Otokrat bir başbakan ve bir kültür bakanı

AKP demokrat postuna bürünerek demokrasinin canına okudu. Türkiye’yi bir korku toplumu haline getirdi.

Onlara şu veya bu nedenle kanan aydınların bir kısmı Türkiye’nin karanlığa doğru sürüklendiğini yeni yeni anlamaya başladı.

Bunların arasında dinciler bile var.

Şimdi yüreklerindeki isyan duygusunu sınırlı da olsa seslendiriyorlar.

Son zamanlara kadar AKP’nin politikalarına karşı çıkmayan Yargıtay Onursal Başkanı Sami Selçuk bile "Ergenekon davası A’dan Z’ye siyasallaştırılmıştır" dedi.

Peki bu davayı siyasallaştıran kim?

AKP iktidarı.

Onu açık açık söylemiyor Selçuk. Ama olsun, anlayan anlar.

Sami Selçuk bir hukuk adamı olma dürüstlüğünü göstererek daha önce de "40 yıllık meslek yaşamımda böyle bir iddianame ile karşılaşmadım" demişti.

* * *

Biliyorsunuz kendisine "sosyal demokrat" diyen AKP’li bir kültür bakanımız var.

Kendileri 12. dalgaya kadar ağızlarını açmadılar, vicdanlarında ufacık bir sızıntı duymadılar.

Ama 12. dalgadan endişe duydular, özellikle dünya çapında bir bilim adamı olan Prof. Mehmet Haberal ve bazı akademisyenler ile Prof. Türkan Saylan için "Bu son gelişmeler tatsız" dediler.

Sonra da rahatsızlığını şöyle dile getirdiler:

"Bazen korkuyorum, işi saptırmak için içerde özel gayretler mi var diye."

Kültür bakanımız Saylan için bir kültür bakanına uygun olmayan bir üslupla bakın ne dedi:

"Bu kadıncağız velev ki bu işin içinde olsun. Onu görme ya, görme ya! Daha neler var, onu görme ya!"

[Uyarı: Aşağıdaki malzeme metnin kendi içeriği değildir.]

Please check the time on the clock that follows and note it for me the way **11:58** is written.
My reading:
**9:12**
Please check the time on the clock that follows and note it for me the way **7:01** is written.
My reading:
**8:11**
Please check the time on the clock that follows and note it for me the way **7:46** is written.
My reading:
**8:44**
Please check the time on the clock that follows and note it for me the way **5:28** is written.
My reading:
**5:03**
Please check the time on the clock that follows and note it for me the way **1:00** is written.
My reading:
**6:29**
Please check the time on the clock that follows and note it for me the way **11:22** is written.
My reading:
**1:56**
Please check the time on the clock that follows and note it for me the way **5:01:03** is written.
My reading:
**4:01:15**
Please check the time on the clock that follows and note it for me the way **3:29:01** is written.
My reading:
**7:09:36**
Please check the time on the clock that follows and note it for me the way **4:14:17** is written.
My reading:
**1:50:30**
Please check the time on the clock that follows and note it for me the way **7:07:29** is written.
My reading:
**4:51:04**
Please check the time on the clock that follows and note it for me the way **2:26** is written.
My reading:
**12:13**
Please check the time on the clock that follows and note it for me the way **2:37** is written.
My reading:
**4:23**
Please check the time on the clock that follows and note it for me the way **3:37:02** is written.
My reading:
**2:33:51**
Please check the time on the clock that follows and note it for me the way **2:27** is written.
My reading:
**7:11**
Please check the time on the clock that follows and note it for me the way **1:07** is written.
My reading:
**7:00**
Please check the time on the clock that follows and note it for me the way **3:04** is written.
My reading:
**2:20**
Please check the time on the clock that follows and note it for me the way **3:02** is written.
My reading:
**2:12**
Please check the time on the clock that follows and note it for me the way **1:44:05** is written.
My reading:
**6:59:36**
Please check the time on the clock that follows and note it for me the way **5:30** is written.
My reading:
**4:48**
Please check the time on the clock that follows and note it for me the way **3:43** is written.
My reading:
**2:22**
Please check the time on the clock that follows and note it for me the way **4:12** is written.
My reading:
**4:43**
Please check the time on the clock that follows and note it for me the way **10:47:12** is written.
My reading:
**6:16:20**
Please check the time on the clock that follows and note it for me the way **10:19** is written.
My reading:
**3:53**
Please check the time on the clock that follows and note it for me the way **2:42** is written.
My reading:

Eğer Prof. Saylan rahatsız olmasaydı şimdi o da zindandaydı. Bakan bunu bilmiyor mu?

* * *

Böyle bir kültür bakanımız olduğu için hepimiz gurur duymalıyız!

Bilim adamları, yazarlar, düşünürler, gazeteciler aylardan beri zindandalar.

Neyle suçlandıklarını bile bilmiyorlar.

Bir terör örgütü, bir darbecilik iddiasıdır gidiyor.

İktidara karşı olan, eleştiren herkes Ergenekoncu ilan edilip içeriye tıkılıyor.

Buna en fazla sevinenlerin çete mensupları ile darbeciler olacağından kimse kuşku duymasın.

Kültür bakanımız bu bahaneyle muhaliflerin içeri tıkılmasından nedense bir rahatsızlık duymadı.

Şimdi amansız hastalığa karşı yaşam savaşı veren, o haliyle cehaletle vuruşan Prof. Saylan’a yapılan muamelenin partisine zarar vereceği endişesiyle bir şeyler söyleme durumunda kaldı.

Haberal’ın ve rektörlerin zindana tıkılmasının bilim dünyasında yarattığı şoktan kültür bakanımızın haberi var mı acaba?

İnsanlar gerektiğinde hakları olduğuna inandıkları koltukları da bırakabilmelidirler.

Sonuç: Bu süreçte ta başından beri hepimiz sustuk, ya da gerektiği kadar tepki gösteremedik.

Korktuk, "Aman başım belaya girmesin, neme lazım" dedik.

Sonunda otokrat bir başbakan, demokrasiyi, hukuku takmayan bir iktidar yarattık.

Şimdi korku içinde yaşayan, gölgesinden ürken insanlar olduk.